FSS amount increased
The monthly total contribution to Macau’s Social Security Fund (FSS) will increase from MOP45 to MOP90, effective 1 January 2017. The ratio paid by employers and employees will remain the same at 2:1, but employers will now pay MOP60 and employees MOP30.
Fewer non-resident workers in October
At the end of October, the total number of non-resident workers in Macau was down by 1.1% month-on-month, amounting to 178,215. Whilst the hospitality industry has the largest number of non-resident workers, the latest data indicates a decline in the number of non-resident construction workers.
Macau’s unemployed required to leave the country after 2 or 8 days
Macau’s Immigration Services has introduced a new policy whereby non-residents who have either been fired or have left their job are required to leave the territory within eight days. If the non-residents have been working in Macau for under six months, they will be required to leave the territory within two days after they are no longer employed.
Adjustment of basic wages
From 1 January 2017, the monthly basic wage will be adjusted from NT$20,008 to NT$21,009 – a 5% increase. Adjustments to the hourly basic wage will come into effect in two phases: the first phase, which increased the hourly wage to NT$126, began on 1 October 2016; and the second phase, which will see an increase to NT$133 per hour.

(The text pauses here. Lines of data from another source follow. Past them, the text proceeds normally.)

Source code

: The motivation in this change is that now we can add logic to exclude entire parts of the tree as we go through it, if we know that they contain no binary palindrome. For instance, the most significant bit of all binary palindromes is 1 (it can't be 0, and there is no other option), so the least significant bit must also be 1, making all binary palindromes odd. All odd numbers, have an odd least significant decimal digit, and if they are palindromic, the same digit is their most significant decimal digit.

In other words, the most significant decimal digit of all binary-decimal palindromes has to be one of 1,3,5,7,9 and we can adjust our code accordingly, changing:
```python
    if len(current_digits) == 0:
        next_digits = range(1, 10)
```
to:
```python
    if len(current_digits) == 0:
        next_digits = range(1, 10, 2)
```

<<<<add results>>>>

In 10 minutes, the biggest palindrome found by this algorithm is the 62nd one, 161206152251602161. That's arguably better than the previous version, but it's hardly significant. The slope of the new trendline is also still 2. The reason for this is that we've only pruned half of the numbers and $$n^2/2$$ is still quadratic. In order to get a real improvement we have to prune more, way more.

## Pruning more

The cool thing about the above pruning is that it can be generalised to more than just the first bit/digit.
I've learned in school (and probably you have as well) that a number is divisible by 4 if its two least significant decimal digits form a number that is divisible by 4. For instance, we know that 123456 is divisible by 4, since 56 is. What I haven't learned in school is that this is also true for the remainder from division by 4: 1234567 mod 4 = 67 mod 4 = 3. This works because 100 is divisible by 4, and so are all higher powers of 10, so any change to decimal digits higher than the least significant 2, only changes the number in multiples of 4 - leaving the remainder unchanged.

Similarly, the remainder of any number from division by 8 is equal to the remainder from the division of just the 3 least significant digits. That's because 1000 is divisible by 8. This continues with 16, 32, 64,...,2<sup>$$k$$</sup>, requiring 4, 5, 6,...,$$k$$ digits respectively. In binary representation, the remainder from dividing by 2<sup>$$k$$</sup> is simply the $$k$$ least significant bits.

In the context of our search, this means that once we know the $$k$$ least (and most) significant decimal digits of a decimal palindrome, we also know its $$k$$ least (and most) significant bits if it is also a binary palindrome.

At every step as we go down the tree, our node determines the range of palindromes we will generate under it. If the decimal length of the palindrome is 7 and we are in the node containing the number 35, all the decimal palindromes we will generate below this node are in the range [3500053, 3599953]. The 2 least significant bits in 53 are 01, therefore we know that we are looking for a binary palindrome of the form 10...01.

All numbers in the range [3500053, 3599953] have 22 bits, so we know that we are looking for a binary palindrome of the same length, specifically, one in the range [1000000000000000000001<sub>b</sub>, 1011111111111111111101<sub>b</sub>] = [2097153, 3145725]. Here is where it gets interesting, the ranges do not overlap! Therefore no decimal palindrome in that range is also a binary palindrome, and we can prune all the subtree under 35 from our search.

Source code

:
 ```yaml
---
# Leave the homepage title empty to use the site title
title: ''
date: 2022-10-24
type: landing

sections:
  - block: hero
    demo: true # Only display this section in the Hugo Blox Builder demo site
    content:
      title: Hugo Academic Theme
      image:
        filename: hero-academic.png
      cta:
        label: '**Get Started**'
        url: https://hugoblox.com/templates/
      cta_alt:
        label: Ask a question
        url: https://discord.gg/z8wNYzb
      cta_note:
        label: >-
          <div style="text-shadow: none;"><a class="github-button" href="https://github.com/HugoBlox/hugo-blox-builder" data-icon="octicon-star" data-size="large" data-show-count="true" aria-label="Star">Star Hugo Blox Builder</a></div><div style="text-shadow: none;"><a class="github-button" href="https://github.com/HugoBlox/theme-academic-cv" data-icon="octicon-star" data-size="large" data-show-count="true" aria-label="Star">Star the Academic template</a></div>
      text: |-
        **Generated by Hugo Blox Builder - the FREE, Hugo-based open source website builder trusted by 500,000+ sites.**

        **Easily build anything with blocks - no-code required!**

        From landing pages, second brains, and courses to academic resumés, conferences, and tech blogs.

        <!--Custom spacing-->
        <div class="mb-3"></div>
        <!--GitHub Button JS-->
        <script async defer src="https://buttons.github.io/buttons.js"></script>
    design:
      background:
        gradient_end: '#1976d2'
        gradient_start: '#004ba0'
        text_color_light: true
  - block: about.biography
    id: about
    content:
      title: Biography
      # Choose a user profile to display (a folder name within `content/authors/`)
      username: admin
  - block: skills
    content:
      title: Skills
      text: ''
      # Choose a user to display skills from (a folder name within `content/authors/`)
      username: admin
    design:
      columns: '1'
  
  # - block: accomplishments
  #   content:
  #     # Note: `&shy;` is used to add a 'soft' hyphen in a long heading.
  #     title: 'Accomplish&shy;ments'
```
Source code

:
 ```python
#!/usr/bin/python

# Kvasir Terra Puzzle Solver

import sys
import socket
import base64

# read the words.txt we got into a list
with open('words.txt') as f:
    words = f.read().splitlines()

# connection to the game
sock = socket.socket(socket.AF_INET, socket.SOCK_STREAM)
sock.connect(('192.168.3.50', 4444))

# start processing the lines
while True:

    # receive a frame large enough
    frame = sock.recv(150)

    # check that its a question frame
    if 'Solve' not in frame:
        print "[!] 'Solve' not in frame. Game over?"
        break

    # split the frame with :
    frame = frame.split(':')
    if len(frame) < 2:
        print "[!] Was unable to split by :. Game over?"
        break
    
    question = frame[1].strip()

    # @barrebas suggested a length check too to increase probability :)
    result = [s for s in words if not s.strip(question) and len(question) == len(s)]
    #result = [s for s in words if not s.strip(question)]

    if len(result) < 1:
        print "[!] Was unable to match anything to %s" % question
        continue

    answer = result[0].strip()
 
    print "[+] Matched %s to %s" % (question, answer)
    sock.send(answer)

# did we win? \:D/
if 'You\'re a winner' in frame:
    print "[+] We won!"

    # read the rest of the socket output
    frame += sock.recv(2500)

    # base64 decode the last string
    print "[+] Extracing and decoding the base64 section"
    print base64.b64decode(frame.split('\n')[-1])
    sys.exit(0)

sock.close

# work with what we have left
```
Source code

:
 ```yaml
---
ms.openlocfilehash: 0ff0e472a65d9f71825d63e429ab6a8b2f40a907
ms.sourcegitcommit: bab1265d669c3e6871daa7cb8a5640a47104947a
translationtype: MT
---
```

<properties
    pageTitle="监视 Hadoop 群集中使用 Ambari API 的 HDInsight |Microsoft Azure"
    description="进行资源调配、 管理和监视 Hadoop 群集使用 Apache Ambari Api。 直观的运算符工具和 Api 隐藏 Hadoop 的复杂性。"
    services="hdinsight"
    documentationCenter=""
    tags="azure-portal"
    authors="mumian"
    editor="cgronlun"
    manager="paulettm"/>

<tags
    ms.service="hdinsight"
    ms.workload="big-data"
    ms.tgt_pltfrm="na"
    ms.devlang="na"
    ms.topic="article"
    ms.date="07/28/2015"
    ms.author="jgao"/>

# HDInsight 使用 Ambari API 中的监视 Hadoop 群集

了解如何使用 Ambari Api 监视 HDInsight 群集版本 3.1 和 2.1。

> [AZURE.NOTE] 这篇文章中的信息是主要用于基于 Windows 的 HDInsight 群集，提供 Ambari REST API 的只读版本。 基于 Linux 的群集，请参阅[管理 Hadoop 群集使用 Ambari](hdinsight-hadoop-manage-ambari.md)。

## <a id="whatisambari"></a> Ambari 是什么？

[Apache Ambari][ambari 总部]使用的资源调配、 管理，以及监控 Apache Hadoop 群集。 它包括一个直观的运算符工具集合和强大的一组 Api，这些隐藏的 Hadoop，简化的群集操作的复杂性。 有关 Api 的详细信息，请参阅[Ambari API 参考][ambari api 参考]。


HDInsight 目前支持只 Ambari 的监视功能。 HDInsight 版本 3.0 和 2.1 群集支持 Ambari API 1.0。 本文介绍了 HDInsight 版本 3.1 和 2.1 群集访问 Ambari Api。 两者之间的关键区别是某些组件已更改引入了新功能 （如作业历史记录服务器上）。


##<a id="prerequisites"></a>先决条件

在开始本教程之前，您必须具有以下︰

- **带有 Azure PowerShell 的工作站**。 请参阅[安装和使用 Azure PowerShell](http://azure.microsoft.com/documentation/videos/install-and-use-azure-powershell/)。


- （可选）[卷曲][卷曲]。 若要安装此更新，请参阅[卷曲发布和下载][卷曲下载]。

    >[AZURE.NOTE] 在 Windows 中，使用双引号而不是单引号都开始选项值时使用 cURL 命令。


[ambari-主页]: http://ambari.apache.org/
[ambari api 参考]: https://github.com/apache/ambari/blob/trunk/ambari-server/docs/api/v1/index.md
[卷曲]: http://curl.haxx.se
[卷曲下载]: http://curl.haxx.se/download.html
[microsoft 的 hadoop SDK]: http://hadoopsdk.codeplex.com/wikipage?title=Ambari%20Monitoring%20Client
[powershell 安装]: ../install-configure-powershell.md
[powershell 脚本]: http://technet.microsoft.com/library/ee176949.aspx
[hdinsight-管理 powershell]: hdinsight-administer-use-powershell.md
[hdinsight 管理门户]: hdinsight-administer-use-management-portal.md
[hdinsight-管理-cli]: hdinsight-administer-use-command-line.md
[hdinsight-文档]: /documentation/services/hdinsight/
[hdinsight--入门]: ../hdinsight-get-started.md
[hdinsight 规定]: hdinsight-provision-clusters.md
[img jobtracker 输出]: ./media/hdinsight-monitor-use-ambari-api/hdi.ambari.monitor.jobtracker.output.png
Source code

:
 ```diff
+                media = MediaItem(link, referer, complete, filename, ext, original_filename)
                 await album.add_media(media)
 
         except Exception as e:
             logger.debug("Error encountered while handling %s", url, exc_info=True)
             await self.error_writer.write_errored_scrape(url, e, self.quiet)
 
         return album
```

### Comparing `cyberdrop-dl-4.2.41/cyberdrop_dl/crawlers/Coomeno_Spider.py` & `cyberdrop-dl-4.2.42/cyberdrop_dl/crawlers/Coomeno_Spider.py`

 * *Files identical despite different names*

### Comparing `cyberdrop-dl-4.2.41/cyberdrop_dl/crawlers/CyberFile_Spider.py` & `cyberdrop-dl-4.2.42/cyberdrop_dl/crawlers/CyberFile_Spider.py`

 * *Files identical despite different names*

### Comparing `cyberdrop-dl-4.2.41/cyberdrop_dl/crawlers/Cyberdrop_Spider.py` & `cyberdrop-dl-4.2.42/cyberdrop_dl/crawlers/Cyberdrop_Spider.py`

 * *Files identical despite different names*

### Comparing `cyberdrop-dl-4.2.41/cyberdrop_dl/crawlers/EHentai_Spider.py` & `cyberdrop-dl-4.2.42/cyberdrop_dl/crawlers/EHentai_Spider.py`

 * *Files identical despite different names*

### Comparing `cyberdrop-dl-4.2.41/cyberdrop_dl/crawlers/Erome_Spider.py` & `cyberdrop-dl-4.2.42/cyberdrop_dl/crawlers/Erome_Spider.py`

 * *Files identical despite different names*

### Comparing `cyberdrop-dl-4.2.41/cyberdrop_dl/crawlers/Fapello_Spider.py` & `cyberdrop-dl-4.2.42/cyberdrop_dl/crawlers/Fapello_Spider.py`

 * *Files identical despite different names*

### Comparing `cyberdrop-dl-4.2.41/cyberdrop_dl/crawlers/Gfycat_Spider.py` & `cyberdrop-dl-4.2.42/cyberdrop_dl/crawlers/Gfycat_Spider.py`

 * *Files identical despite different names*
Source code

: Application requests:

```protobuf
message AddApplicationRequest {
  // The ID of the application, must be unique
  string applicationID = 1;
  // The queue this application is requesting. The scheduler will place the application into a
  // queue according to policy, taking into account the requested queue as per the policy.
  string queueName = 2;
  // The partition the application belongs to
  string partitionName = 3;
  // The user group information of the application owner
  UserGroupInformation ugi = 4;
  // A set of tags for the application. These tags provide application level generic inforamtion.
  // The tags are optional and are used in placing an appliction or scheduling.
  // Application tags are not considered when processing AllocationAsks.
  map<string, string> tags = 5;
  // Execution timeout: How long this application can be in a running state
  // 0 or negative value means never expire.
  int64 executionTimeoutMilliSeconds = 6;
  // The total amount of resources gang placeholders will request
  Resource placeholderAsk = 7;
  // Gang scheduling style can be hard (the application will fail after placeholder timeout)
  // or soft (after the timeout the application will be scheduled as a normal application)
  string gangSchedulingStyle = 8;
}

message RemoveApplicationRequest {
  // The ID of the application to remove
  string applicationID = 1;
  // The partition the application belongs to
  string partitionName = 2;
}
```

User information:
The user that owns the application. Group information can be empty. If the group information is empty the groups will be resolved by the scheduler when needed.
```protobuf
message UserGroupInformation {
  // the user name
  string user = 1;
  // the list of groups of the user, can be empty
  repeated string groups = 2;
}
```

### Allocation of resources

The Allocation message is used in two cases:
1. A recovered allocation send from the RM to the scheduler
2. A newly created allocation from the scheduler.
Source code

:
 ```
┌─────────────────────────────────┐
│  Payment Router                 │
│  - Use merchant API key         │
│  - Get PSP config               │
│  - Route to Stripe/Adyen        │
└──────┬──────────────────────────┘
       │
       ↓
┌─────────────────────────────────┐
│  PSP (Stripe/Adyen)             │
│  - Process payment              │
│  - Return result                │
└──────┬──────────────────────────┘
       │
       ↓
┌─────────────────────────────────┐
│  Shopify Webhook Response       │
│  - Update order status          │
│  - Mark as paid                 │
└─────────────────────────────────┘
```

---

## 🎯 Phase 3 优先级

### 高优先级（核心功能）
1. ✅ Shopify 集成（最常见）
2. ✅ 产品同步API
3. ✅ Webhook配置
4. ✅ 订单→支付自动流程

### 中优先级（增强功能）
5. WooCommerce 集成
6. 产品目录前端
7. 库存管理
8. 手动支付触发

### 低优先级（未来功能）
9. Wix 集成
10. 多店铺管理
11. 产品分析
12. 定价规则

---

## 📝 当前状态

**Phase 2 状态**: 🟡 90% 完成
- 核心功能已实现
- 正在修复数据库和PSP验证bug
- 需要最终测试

Increasing payment for mid-shift meals
A circular issued by the Ministry of Labor – Invalids and Social Affairs on 1 September 2016, declared that the maximum payment for mid-shift meals for employees working under 100% state-owned, one-member, limited liability companies shall be increased from VND680,000/person/month to no more than VND730,000/person/month.
Minimum basic salary to increase from 1 July 2017
The National Assembly has approvved the Resolution on State budget estimates for 2017, which will see the basic salary increase up to VND1,300,000/month, with effect from 1 July 2017.
Celing age for Australia Working Holiday Visa
The Australian government is considering options for expanding the upper age of eligibility for a Working Holiday Visa from 30 to 35 years, including timeframes, legislative requirements and engagement with partner countries. Reciprocity of arrangements for Australian citizens remains a key feature of the programme. The current age of eligibility (18 to 30) will remain in place for the time being.
Adjustment of Protected Earnings Amount
The rate for Protected Earnings Amount (PEA) will be adjusted on 1 January to AUD358.05 per week; AUD716.10 per fortnight; AUD1432.20 per four-week period; and AUD1556.88 per monthly period.
Tax rules to change for Temporary Working Holiday makers
Effective 1 January 2017, employees on a Working Holiday will be taxed at 19% on earnings up to AUD37,000, after which ordinary marginal tax rates will apply. They will no longer be entitled to claim the tax free threshold.
Japan tries to lure global talent
Japan is considering “significantly” shortening the requirement time for highly skilled foreign professionals to apply for permanent residency, in a move to help lure more global talent to Japan. If the timeframe is reduced, the Japanese system will be one of the fastest systems to issue “green cards” to top-level professionals.
Action plan to expand youth employment
The government has announced an action plan for the public sector to expand youth employment through the implementation of work-life balance schemes, such as parental leave for fathers and part-time work.